I have referred to a few other elements of natural capital such as water, minerals, stone, gravel and energy sources, whether oil or gas. They are all part of the natural capital that is fundamental to our manmade economy and society. We could not have a manmade economy if it was not underpinned by all those elements. Our failure to adequately protect our natural capital could well be a fatal step towards an economy that diminishes severely over time.

One of the problems is that efforts to protect our natural capital have too often been made on the basis of the intrinsic or aesthetic value of, say, woodlands, uplands, clean streams or bird populations. I accept that we may succeed in better protection if we explicitly demonstrate the value that society places on our natural assets, thereby protecting and maybe even enhancing them for future generations. The Natural Capital Committee is part of that effort. The first annual report of the NCC earlier this year contained a number of important recommendations, and I wonder if my noble friend would be able to comment on one of them. The NCC stated that,

“the Government’s efforts to reform the Common Agricultural Policy be intensified, with a long-term view to phasing out Pillar one support and moving subsides towards Pillar two and the provision of public goods”,

and thereby,

“securing as much flexibility as possible in how funding can be allocated for the period 2014-2020”.

If my noble friend could tell us how that work is going, I would be grateful. Will he also encourage the NCC to consider who should be the innovators of these approaches? Clearly, there will need to be some pilot areas; the national parks are one obvious example, but what about the Crown Estate? It is also responsible to the Treasury, and there it is with swathes of our natural capital under its management. Surely it should be a cradle of innovation.

I have a few comments to make on the NCC itself. It held a useful open event at the Royal Society and its first annual report is quite readable. However, the minutes of the NCC are dry to the point of desiccation. This is important because it needs to be outward facing if it is to succeed in integrating the thinking that is being developed into the mainstream and make it the discussion of the day in boardrooms. It will also need to develop some work with institutions such as Cranfield because it is disappointing to read that the Committee concluded,

“that it is not currently possible to identify with any certainty precisely which natural capital assets are being used unsustainably, especially given the available data and knowledge about limits and thresholds”.

That seems to be under-ambitious, although the Committee does go on to say that the rate at which natural assets are being consumed is “unprecedented”.

In conclusion, I must say that there are plenty of cynics out there who think that the NCC is just a way to suggest that the Government are after some green credentials. Whether that is the case or not will be proven in whether policies start to shift in decision-making across all departments, and by the Treasury itself in the way it allocates resources. We need some startling, if welcome, decisions and some much more radical policies.

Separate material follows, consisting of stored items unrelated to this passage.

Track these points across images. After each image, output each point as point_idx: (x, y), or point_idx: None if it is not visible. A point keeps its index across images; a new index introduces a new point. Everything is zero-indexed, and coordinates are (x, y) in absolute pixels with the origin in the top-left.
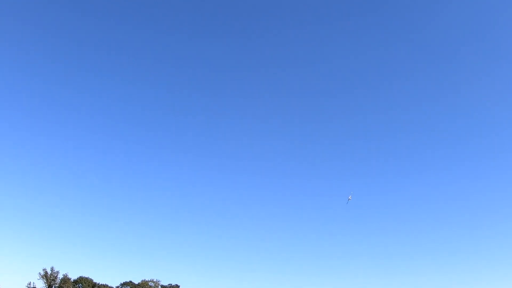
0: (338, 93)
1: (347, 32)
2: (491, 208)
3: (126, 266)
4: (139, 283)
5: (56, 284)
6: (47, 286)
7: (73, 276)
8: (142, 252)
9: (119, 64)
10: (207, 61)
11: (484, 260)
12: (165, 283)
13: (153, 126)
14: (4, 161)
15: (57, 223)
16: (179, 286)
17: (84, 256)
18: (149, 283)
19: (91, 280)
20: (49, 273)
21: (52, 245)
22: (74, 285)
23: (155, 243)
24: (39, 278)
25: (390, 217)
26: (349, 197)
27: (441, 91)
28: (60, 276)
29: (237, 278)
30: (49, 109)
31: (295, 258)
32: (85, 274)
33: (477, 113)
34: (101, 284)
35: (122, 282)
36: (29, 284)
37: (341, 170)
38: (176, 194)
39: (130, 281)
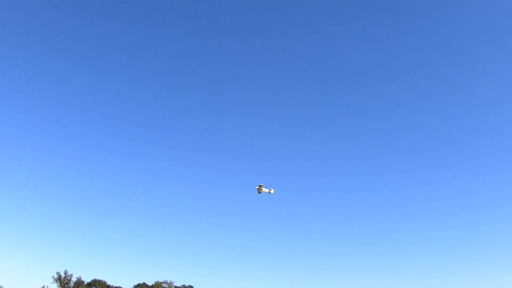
0: (339, 93)
1: (348, 32)
2: (493, 209)
3: (139, 267)
4: (152, 284)
5: (70, 287)
6: None
7: (86, 279)
8: (155, 253)
9: (119, 64)
10: (207, 61)
11: (485, 260)
12: (179, 284)
13: (158, 126)
14: (13, 163)
15: (70, 226)
16: (192, 287)
17: (98, 258)
18: (163, 284)
19: (105, 282)
20: (62, 276)
21: (65, 248)
22: None
23: (168, 244)
24: (52, 281)
25: (392, 217)
26: (263, 189)
27: (442, 91)
28: (74, 279)
29: (250, 278)
30: (49, 109)
31: (303, 258)
32: (99, 277)
33: (478, 113)
34: (115, 287)
35: (135, 284)
36: (43, 287)
37: (342, 170)
38: (188, 194)
39: (144, 283)
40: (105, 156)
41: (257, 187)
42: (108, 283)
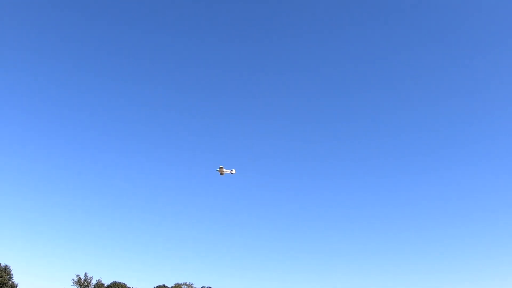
0: (340, 93)
1: (350, 33)
2: (493, 209)
3: (159, 269)
4: (172, 286)
5: None
6: None
7: (106, 281)
8: (175, 255)
9: (120, 64)
10: (208, 61)
11: (486, 259)
12: (199, 286)
13: (160, 126)
14: (20, 165)
15: (90, 229)
16: None
17: (117, 261)
18: (182, 286)
19: (125, 284)
20: (82, 279)
21: (85, 250)
22: None
23: (187, 246)
24: (72, 284)
25: (393, 217)
26: (224, 170)
27: (442, 92)
28: (94, 281)
29: (270, 279)
30: (50, 109)
31: (309, 257)
32: (119, 279)
33: (480, 114)
34: None
35: (155, 286)
36: None
37: (342, 170)
38: (203, 196)
39: (163, 285)
40: (121, 159)
41: (218, 169)
42: (127, 285)
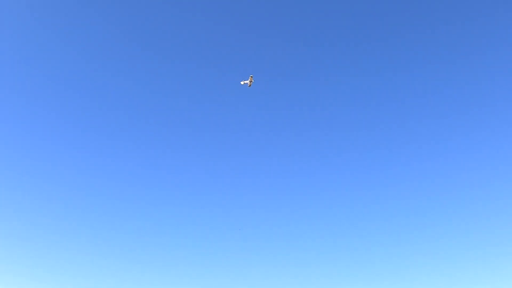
0: (340, 89)
1: (350, 30)
2: (493, 207)
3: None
4: None
5: None
6: None
7: None
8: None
9: (120, 63)
10: (209, 61)
11: (485, 259)
12: None
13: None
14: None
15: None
16: None
17: None
18: None
19: None
20: None
21: None
22: None
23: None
24: None
25: (393, 216)
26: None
27: (442, 89)
28: None
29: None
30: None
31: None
32: None
33: (481, 109)
34: None
35: None
36: None
37: (341, 167)
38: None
39: None
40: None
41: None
42: None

The next debate, which my noble friend is also going to answer, is on the Thames Tideway Tunnel. That is a good example of what I am talking about. Faced with the same sort of problem as London, the city of Philadelphia chose a radically different solution, avoided many costs, enhanced its environment amazingly and brought solutions down to a neighbourhood scale. The NCC is perhaps looking at such worldwide examples of practice that could help its deliberations, and I hope that the noble Lord, Lord Berkeley, may go into the Philadelphia example. The NCC is subject to review in 2014, and I certainly hope there will be no question but that it should continue. We really need its work.